In tema di salute nelle regioni svetta il NordEst, con le eccellenze di Veneto e Trentino Alto Adige, male la Campania e la sorpresa negativa della Valle d’Aosta. In mezzo due blocchi di regioni, uno che sta un po’ meglio e uno un po’ peggio, che seguono il solito differenziale Nord-Sud. A fotografare lo stato di salute delle regioni italiane è l’Istat, che si basa sui dati di una serie di indicatori, dalla speranza di vita in buona salute all’ospedalizzazione, tra il 2005 e il 2015.

Le condizioni ottimali del Veneto e del Trentino Alto Adige si contrappongono alle condizioni più critiche della Valle d’Aosta e della Campania, caratterizzate da comportamenti profondamente atipici rispetto al contesto generale.
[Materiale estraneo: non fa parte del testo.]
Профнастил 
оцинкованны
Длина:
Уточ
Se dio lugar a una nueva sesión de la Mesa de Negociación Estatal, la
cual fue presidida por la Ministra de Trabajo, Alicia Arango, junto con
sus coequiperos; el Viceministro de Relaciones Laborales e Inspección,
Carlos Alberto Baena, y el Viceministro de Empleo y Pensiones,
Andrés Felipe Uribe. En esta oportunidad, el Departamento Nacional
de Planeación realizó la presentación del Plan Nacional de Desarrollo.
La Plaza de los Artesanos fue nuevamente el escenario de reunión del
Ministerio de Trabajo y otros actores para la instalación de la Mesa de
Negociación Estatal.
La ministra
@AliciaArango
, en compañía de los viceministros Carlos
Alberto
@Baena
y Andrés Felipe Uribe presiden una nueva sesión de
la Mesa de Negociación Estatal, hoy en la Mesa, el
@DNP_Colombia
Nel dettaglio, la Campania si distingue in negativo per 30,4 decessi negli adulti ogni 10.000 imputabili alle «maggiori cause» (tumori maligni, il diabete mellito, le malattie cardiovascolari e le malattie respiratorie croniche), cui si aggiunge la più alta propensione alla mortalità prematura, che supera i 315 anni di vita perduta ogni 10.000 nonché gli alti valori della mortalità e delle dimissioni per tumore.

Valori molto alti anche per la Valle d’Aosta, dove «il quadro di vulnerabilità generale è confermato dai valori significativi della mortalità prematura, misurata in 292 anni di vita perduta (APVP) ogni 10.000, che lo posiziona al secondo posto in ordine di gravità».

Le altre due macroaree individuate si situano al Centro-Nord (Toscana, Umbria e Marche, Piemonte, Lombardia, Friuli Venezia Giulia, Liguria, Emilia Romagna), con condizioni di salute «discrete», e al Centro-Sud (Molise, Puglia, Basilicata, Calabria, Sicilia, Abruzzo e Lazio), con «condizioni di fragilità generale» e valori peggiori rispetto agli altri ad esempio nella mortalità prematura e nella mobilità ospedaliera.